Cryptography is directed to secure communication techniques in the presence of third parties, known as adversaries. More generally, cryptography includes constructing and analyzing protocols that block adversaries to ensure data confidentiality, data integrity, authentication, and non-repudiation.
Completeness results in cryptography provide general transformations from arbitrary functionalities described in a particular computational model, to solutions for executing the functionality securely within a desired adversarial model. Certain previous results modeled computation as Boolean circuits, and showed how to emulate the circuit securely gate by gate.
As the complexity of modern computing tasks scales at tremendous rates, it has become clear that the circuit model is not appropriate. In particular, converting “lightweight” optimized programs first into a circuit in order to obtain security is not a viable option. Large effort has recently been focused on enabling direct support of functionalities modeled as Turing machines or random-access machines (RAM). This approach avoids several sources of expensive overhead in converting modern programs into circuit representations. However, it actually introduces a different dimension of inefficiency. RAM (and single-tape Turing) machines do not support parallelism. Thus, even if an insecure program can be heavily parallelized, its secure version will be inherently sequential.
Modern computing architectures are better captured by the notion of a Parallel RAM (PRAM). In the PRAM model of computation, several (polynomially many) CPUs are simultaneously running, accessing the same shared “external” memory. It should be noted that PRAM Central Processing Units (CPUs) can model physical processors within a single multicore system, as well as distinct computing entities within a distributed computing environment.

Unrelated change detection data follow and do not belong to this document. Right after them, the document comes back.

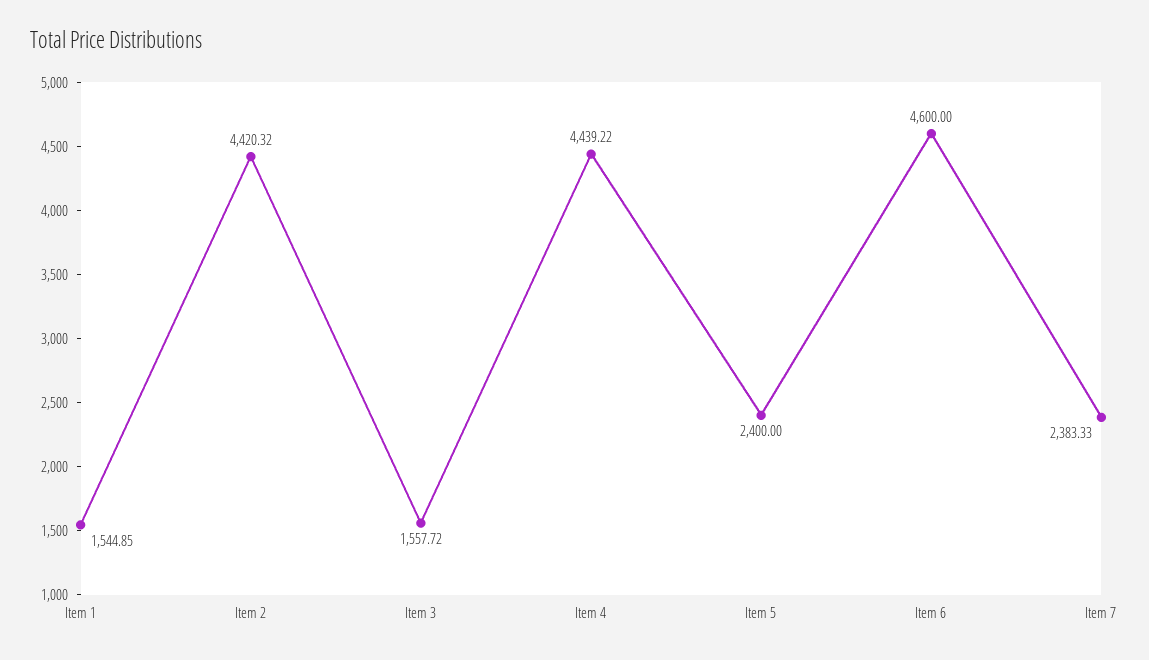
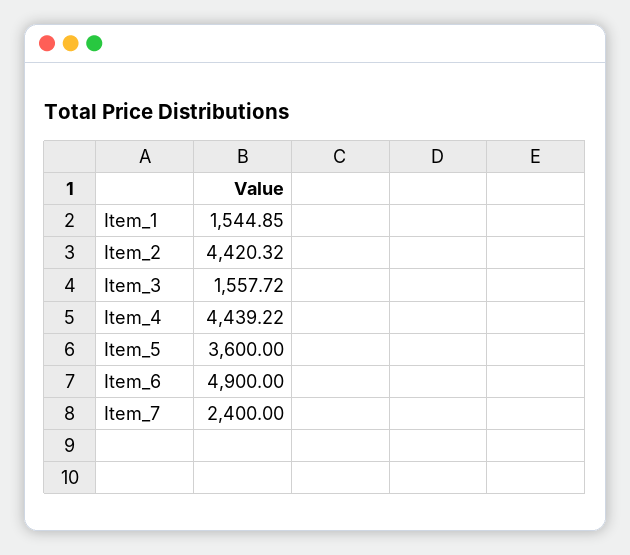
  {
    "Item 1": 1544.85,
    "Item 2": 4420.32,
    "Item 3": 1557.72,
    "Item 4": 4439.22,
-   "Item 5": 2400,
+   "Item 5": 3600,
-   "Item 6": 4600,
+   "Item 6": 4900,
-   "Item 7": 2383.33
+   "Item 7": 2400
  }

A machine is said to be memory oblivious, or simply oblivious, if the sequences of memory accesses made by the machine on two inputs with the same running time are identically (or close to identically) distributed. It has been previously shown that a Turing machine can be compiled into an oblivious one with only a logarithmic slowdown in running-time. Roughly ten years later, the notion of Oblivious RAM (ORAM) was proposed, and showed a similar transformation result with polylogarithmic slowdown. In recent years, ORAM compilers have become a central tool in developing cryptography for RAM programs, and a great deal of research has gone toward improving both the asymptotic and concrete efficiency of ORAM compilers. However, for all such compilers, the resulting program is inherently sequential.
ORAM lies at the base of a wide range of cryptographic applications such that parallelism within the corresponding secure application is desired. Hiding correlated lookups while maintaining efficiency is perhaps the core challenge in building oblivious RAMs. In order to bypass this problem, ORAM compilers may heavily depend on the ability of the CPU to move data around, and to update its secret state after each memory access. However, in the parallel setting, having all processors attempt to perform a lookup directly within a standard ORAM construction corresponds to running the ORAM several times without moving data or updating state, which immediately breaks security in all existing ORAM compiler constructions. Furthermore, most cannot afford for the CPUs to take turns accessing and updating the data sequentially.
Therefore, there is a need to formulate cryptographic primitives that directly support PRAM computations while ensuring that secret information is not leaked via the memory access patterns of the resulting program execution.